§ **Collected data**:

*****

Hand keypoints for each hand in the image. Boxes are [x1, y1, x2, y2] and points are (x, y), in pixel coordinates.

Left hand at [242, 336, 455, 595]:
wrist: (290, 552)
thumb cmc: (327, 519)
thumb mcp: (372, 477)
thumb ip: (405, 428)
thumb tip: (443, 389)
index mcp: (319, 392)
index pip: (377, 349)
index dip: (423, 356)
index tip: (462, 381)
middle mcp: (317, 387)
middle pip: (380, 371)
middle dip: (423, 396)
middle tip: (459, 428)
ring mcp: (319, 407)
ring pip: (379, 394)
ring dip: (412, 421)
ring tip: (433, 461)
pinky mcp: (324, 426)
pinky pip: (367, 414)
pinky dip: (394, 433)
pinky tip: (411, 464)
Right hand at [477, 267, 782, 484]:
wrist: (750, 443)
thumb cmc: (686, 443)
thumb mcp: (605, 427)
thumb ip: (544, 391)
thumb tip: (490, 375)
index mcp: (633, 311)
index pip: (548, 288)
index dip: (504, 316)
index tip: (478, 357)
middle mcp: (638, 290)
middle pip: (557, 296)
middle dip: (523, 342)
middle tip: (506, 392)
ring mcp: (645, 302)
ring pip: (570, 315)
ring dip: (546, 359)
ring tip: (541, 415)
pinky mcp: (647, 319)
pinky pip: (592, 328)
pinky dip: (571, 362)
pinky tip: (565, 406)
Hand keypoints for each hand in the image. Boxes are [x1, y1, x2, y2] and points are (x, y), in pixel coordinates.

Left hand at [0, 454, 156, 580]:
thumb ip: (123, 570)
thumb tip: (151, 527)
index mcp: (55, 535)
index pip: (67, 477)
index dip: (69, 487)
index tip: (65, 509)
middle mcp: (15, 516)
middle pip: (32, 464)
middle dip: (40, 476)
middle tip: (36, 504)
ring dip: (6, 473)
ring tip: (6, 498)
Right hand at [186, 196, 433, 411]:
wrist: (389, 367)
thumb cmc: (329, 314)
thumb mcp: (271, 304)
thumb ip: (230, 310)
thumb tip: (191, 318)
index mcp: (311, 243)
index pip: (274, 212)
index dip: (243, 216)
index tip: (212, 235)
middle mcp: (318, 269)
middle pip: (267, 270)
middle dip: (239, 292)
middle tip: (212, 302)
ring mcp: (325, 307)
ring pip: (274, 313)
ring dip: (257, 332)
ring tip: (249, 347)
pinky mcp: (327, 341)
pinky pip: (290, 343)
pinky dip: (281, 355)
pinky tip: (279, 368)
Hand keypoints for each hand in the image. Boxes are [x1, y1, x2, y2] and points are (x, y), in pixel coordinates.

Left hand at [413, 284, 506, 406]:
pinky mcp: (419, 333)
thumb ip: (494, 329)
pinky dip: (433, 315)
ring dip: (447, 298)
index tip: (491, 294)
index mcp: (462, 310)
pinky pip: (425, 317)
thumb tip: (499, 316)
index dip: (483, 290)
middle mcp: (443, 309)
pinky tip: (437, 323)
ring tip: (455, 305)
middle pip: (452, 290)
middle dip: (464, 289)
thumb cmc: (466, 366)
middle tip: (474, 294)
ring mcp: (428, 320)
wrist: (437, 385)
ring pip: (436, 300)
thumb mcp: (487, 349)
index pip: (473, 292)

*****

Now that the records have been shown, restate each one word for word.

Hand keypoints for each hand in the image. Boxes are [x1, y1, x2, y2] and points are (x, y), in pixel coordinates.

Left hand at [242, 336, 455, 595]:
wrist: (290, 552)
thumb cmc: (327, 519)
thumb mcp: (372, 477)
thumb ip: (405, 428)
thumb tip: (443, 389)
index mcp: (319, 392)
index pip: (377, 349)
index dip: (423, 356)
index tip: (462, 381)
middle mcp: (317, 387)
middle pip: (380, 371)
middle dip: (423, 396)
middle tip: (459, 428)
ring mcp: (319, 407)
ring pip: (379, 394)
ring dip: (412, 421)
ring tip: (433, 461)
pinky mcp: (324, 426)
pinky pip: (367, 414)
pinky dip: (394, 433)
pinky tip: (411, 464)
Right hand at [477, 267, 782, 484]:
wrist: (750, 443)
thumb cmc: (686, 443)
thumb mcp: (605, 427)
thumb ip: (544, 391)
thumb tip: (490, 375)
index mcp: (633, 311)
index pip: (548, 288)
index dip: (504, 316)
index tip: (478, 357)
middle mcp: (638, 290)
middle pip: (557, 296)
middle dip: (523, 342)
middle tip: (506, 392)
ring mcp: (645, 302)
ring pip: (570, 315)
ring dip: (546, 359)
ring tip: (541, 415)
pinky mcp: (647, 319)
pinky pip: (592, 328)
pinky dip: (571, 362)
pinky tip: (565, 406)
Hand keypoints for each hand in the image. Boxes are [x1, y1, x2, y2] and points are (x, y), in pixel coordinates.

Left hand at [0, 454, 156, 580]:
thumb ip: (123, 570)
thumb tip: (151, 527)
index mcp: (55, 535)
index pip: (67, 477)
index dip: (69, 487)
index tip: (65, 509)
middle mcp: (15, 516)
middle pip: (32, 464)
middle dip: (40, 476)
middle tip: (36, 504)
ring dip: (6, 473)
ring tip: (6, 498)
Right hand at [186, 196, 433, 411]:
wrist: (389, 367)
thumb cmc: (329, 314)
thumb mcp: (271, 304)
thumb ip: (230, 310)
thumb tip: (191, 318)
index mcp: (311, 243)
index pip: (274, 212)
index dip: (243, 216)
index tip: (212, 235)
middle mcp: (318, 269)
middle pip: (267, 270)
middle dip: (239, 292)
middle tip: (212, 302)
ring mcp: (325, 307)
ring pip: (274, 313)
ring dip: (257, 332)
ring tip: (249, 347)
pinky mcp: (327, 341)
pinky pip: (290, 343)
pinky dip: (281, 355)
pinky tip: (279, 368)
Hand keypoints for each hand in the image. Boxes are [x1, y1, x2, y2] and points are (x, y), in pixel coordinates.

Left hand at [413, 284, 506, 406]:
pinky mcp: (419, 333)
thumb ip: (494, 329)
pinky dip: (433, 315)
ring dip: (447, 298)
index tip: (491, 294)
index mcp: (462, 310)
pinky pip: (425, 317)
thumb tip: (499, 316)
index dip: (483, 290)
middle mcp: (443, 309)
pinky tip: (437, 323)
ring tip: (455, 305)
middle pip: (452, 290)
middle dip: (464, 289)
thumb cmc: (466, 366)
middle tip: (474, 294)
ring mcp: (428, 320)
wrist: (437, 385)
ring pip: (436, 300)
thumb mcp: (487, 349)
index pip: (473, 292)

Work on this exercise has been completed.